> _Exercise details_: Reproduce word for word the lines of the listing below, from its start through the line containing "COBAEV que no forman parte de su secta", both ends included. Leave the pictures out of your answer.

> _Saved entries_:
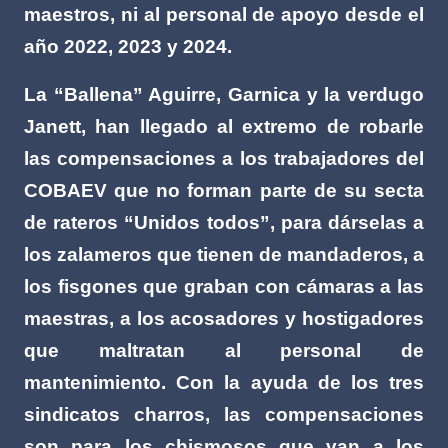
maestros, ni al personal de apoyo desde el
año 2022, 2023 y 2024.
La “Ballena” Aguirre, Garnica y la verdugo
Janett, han llegado al extremo de robarle
las compensaciones a los trabajadores del
COBAEV que no forman parte de su secta
de rateros “Unidos todos”, para dárselas a
los zalameros que tienen de mandaderos, a
los fisgones que graban con cámaras a las
maestras, a los acosadores y hostigadores
que maltratan al personal de
mantenimiento. Con la ayuda de los tres
sindicatos charros, las compensaciones
son para los chismosos que van a los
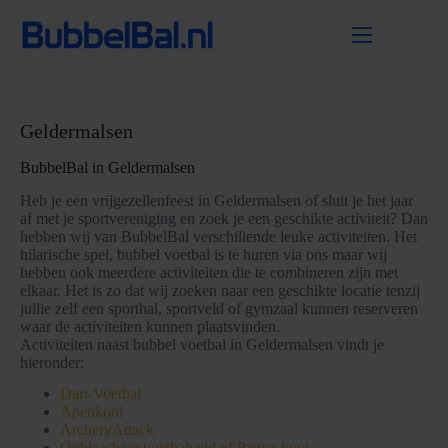
Ga
naar
de
inhoud
Geldermalsen
BubbelBal in Geldermalsen
Heb je een vrijgezellenfeest in Geldermalsen of sluit je het jaar
af met je sportvereniging en zoek je een geschikte activiteit? Dan
hebben wij van BubbelBal verschillende leuke activiteiten. Het
hilarische spel, bubbel voetbal is te huren via ons maar wij
hebben ook meerdere activiteiten die te combineren zijn met
elkaar. Het is zo dat wij zoeken naar een geschikte locatie tenzij
jullie zelf een sporthal, sportveld of gymzaal kunnen reserveren
waar de activiteiten kunnen plaatsvinden.
Activiteiten naast bubbel voetbal in Geldermalsen vindt je
hieronder:
Dart-Voetbal
Apenkooi
ArcheryAttack
Opblaasbaar voetbalveld of Panna-kooi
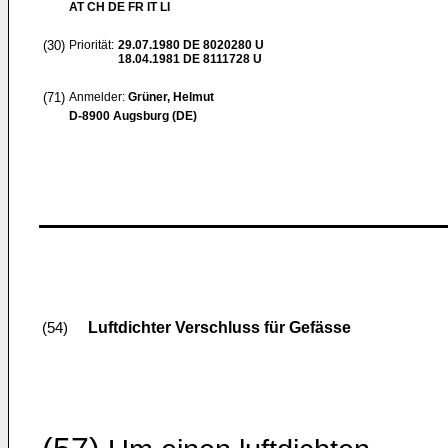
AT CH DE FR IT LI
(30)
Priorität:
29.07.1980
DE 8020280 U
18.04.1981
DE 8111728 U
(71)
Anmelder:
Grüner, Helmut
D-8900 Augsburg (DE)
Luftdichter Verschluss für Gefässe
(54)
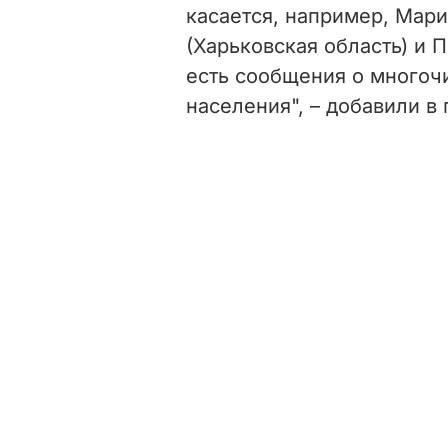
касается, например, Мари
(Харьковская область) и П
есть сообщения о многоч
населения", – добавили в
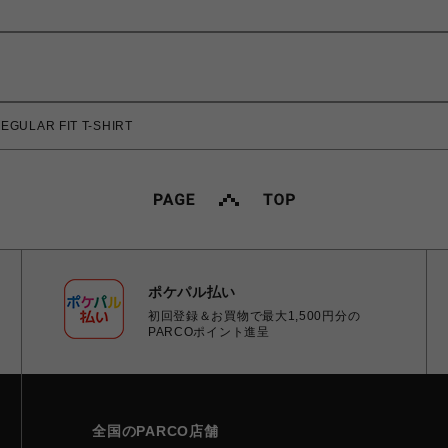
GULAR FIT T-SHIRT
ポケパル払い
初回登録＆お買物で最大1,500円分の
PARCOポイント進呈
全国のPARCO店舗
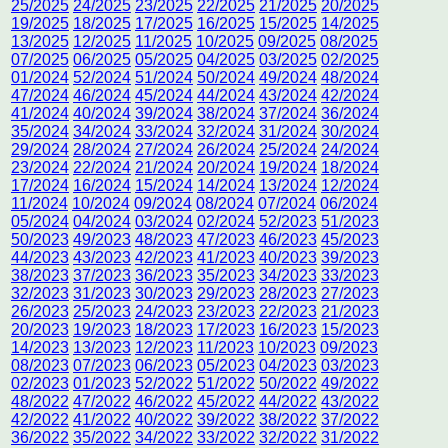
25/2025
24/2025
23/2025
22/2025
21/2025
20/2025
19/2025
18/2025
17/2025
16/2025
15/2025
14/2025
13/2025
12/2025
11/2025
10/2025
09/2025
08/2025
07/2025
06/2025
05/2025
04/2025
03/2025
02/2025
01/2024
52/2024
51/2024
50/2024
49/2024
48/2024
47/2024
46/2024
45/2024
44/2024
43/2024
42/2024
41/2024
40/2024
39/2024
38/2024
37/2024
36/2024
35/2024
34/2024
33/2024
32/2024
31/2024
30/2024
29/2024
28/2024
27/2024
26/2024
25/2024
24/2024
23/2024
22/2024
21/2024
20/2024
19/2024
18/2024
17/2024
16/2024
15/2024
14/2024
13/2024
12/2024
11/2024
10/2024
09/2024
08/2024
07/2024
06/2024
05/2024
04/2024
03/2024
02/2024
52/2023
51/2023
50/2023
49/2023
48/2023
47/2023
46/2023
45/2023
44/2023
43/2023
42/2023
41/2023
40/2023
39/2023
38/2023
37/2023
36/2023
35/2023
34/2023
33/2023
32/2023
31/2023
30/2023
29/2023
28/2023
27/2023
26/2023
25/2023
24/2023
23/2023
22/2023
21/2023
20/2023
19/2023
18/2023
17/2023
16/2023
15/2023
14/2023
13/2023
12/2023
11/2023
10/2023
09/2023
08/2023
07/2023
06/2023
05/2023
04/2023
03/2023
02/2023
01/2023
52/2022
51/2022
50/2022
49/2022
48/2022
47/2022
46/2022
45/2022
44/2022
43/2022
42/2022
41/2022
40/2022
39/2022
38/2022
37/2022
36/2022
35/2022
34/2022
33/2022
32/2022
31/2022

> _Task result_:
maestros, ni al personal de apoyo desde el
año 2022, 2023 y 2024.
La “Ballena” Aguirre, Garnica y la verdugo
Janett, han llegado al extremo de robarle
las compensaciones a los trabajadores del
COBAEV que no forman parte de su secta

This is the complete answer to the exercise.